In his blog, Daniel addresses other areas:
- Grants: Incentivizing the adoption of the framework and participation in the voluntary program as a condition or as one of the weighted criteria for federal critical infrastructure grants is under consideration. Over the next six months, agencies will develop such criteria for consideration.
- Process reference: Participating in the voluntary program could be a consideration in expediting existing government service delivery. As an example, Daniel points out that the government sometimes provides technical assistance to critical infrastructure. Outside of incident response situations, he says, the government could use framework adoption and participation in the voluntary program as secondary criteria for prioritizing who receives that technical assistance. "The primary criteria for technical assistance would always remain the criticality of the infrastructure, but for non-emergency situations, technical assistance could be seen as an additional benefit that could help to drive adoption," Daniel says.
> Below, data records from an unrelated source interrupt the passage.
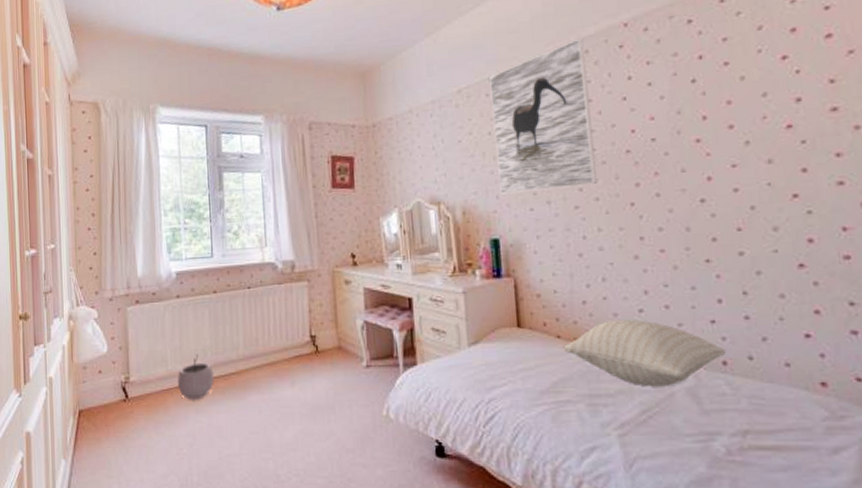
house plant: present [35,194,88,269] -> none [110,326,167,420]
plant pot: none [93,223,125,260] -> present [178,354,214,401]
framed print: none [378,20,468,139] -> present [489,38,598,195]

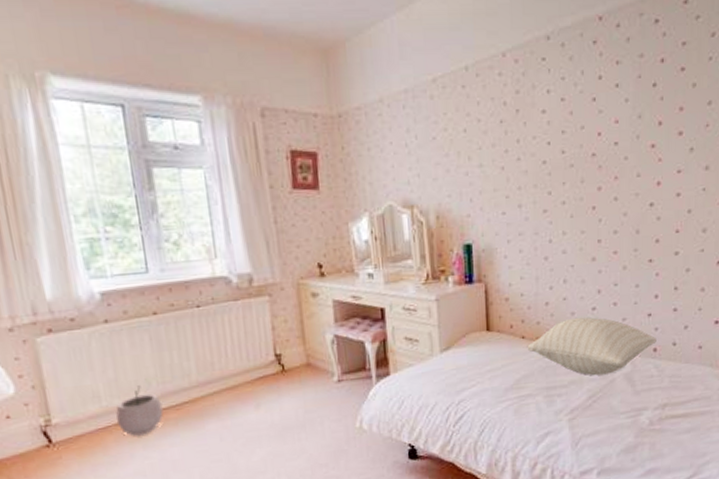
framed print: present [489,38,598,195] -> none [466,29,566,198]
- Streamline regulations: The framework and voluntary program should interact in an effective manner with existing regulatory structures. As both developed, agencies will recommend other areas that could help make compliance easier, such as eliminating overlaps among existing laws and regulation, enabling equivalent adoption across regulatory structures and reducing audit burdens.
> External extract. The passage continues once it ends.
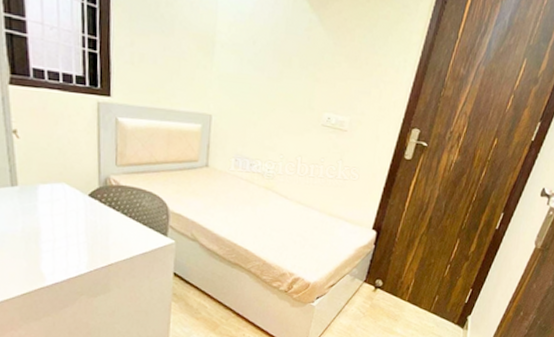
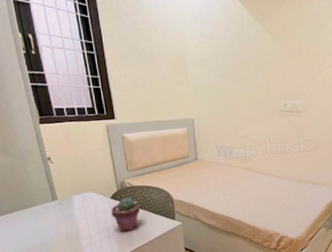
potted succulent: none [86,198,125,241] -> present [111,197,141,232]

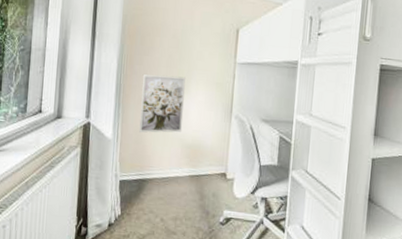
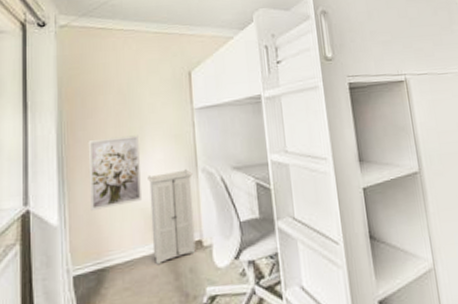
storage cabinet: none [185,113,227,186] -> present [147,169,196,265]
- Public recognition: Further exploration on whether optional public recognition for participants in the program and their vendors would be an effective means to incentivize participation is under consideration. DHS will work with the critical infrastructure community to consider areas for optional public recognition.
- Rate recovery for price-regulated industries: Further dialogue with federal, state and local regulators and sector specific agencies is recommended on whether the regulatory agencies that set utility rates should consider allowing utilities to recover, through higher rates, cybersecurity investments related to complying with the framework and participation in the program.
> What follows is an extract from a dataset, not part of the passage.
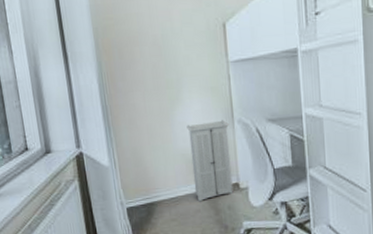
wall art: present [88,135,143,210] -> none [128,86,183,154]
- Cybersecurity research: Once the framework is complete, agencies should identify areas where commercial solutions are available to implement the framework and gaps where those solutions do not yet exist should be identified. The government can then emphasize research and development to meet the most pressing cybersecurity challenges where commercial solutions are not currently available.
"While these reports do not yet represent a final administration policy," Daniel says, "they do offer an initial examination of how the critical infrastructure community could be incentivized to adopt the cybersecurity framework as envisioned in the executive order."